(Collection entries)
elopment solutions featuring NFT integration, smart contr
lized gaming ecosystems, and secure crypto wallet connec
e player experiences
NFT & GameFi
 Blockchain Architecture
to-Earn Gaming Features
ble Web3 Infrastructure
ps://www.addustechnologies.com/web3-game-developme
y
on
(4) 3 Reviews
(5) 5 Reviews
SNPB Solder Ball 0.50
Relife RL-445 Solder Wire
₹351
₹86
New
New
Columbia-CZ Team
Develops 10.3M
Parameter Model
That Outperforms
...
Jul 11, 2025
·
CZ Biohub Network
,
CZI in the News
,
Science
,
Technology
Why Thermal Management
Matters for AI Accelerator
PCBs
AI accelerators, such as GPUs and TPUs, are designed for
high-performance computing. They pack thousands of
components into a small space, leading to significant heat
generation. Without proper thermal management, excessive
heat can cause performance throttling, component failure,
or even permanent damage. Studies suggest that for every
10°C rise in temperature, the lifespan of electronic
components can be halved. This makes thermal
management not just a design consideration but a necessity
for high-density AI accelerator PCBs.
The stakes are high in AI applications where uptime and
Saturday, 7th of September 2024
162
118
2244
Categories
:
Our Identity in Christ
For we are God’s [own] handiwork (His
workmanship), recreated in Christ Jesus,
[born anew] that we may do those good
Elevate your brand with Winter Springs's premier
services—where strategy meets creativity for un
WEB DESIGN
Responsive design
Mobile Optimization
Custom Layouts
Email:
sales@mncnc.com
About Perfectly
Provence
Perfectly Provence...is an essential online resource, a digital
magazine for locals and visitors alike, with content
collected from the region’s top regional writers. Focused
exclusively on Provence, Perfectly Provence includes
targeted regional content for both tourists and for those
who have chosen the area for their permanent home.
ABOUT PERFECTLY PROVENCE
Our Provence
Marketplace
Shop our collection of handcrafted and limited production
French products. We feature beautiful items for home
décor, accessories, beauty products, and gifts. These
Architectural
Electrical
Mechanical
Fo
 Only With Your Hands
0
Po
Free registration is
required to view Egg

YOUR GOAL —
Once you find the line containing "targeted regional content", copy it and every line after it through the end of the records, exactly and nothing else.

SOLUTION TO THIS TASK —
targeted regional content for both tourists and for those
who have chosen the area for their permanent home.
ABOUT PERFECTLY PROVENCE
Our Provence
Marketplace
Shop our collection of handcrafted and limited production
French products. We feature beautiful items for home
décor, accessories, beauty products, and gifts. These
Architectural
Electrical
Mechanical
Fo
 Only With Your Hands
0
Po
Free registration is
required to view Egg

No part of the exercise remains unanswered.